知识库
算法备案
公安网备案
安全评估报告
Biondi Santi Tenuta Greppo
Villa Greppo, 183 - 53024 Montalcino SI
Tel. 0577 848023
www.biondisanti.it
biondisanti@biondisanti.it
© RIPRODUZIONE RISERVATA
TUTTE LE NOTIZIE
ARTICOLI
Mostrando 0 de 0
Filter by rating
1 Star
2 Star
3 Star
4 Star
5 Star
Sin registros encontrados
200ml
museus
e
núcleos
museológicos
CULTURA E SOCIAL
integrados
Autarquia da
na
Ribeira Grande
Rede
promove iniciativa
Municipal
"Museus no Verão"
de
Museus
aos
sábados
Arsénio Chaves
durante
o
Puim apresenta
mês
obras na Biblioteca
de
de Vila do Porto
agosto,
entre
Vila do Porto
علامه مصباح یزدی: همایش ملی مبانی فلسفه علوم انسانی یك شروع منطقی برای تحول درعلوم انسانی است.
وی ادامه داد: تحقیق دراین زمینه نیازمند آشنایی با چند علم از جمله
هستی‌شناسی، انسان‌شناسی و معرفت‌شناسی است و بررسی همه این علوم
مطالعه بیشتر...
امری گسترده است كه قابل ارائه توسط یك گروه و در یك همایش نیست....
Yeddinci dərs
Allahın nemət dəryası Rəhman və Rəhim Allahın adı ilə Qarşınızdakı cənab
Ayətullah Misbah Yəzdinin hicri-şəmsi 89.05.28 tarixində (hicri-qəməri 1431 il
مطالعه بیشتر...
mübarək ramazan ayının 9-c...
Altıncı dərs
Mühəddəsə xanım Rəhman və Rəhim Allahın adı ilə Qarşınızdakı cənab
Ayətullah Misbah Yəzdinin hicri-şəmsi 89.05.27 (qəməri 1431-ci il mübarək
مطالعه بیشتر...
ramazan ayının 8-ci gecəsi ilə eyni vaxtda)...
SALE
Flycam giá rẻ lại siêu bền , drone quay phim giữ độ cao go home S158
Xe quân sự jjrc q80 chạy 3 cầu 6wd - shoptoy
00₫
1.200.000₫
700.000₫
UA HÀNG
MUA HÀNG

HOW TO COMPLETE THIS TASK:
Gather every line of the records that contains the string "şəmsi".

EXERCISE ANSWER:
Ayətullah Misbah Yəzdinin hicri-şəmsi 89.05.28 tarixində (hicri-qəməri 1431 il
Ayətullah Misbah Yəzdinin hicri-şəmsi 89.05.27 (qəməri 1431-ci il mübarək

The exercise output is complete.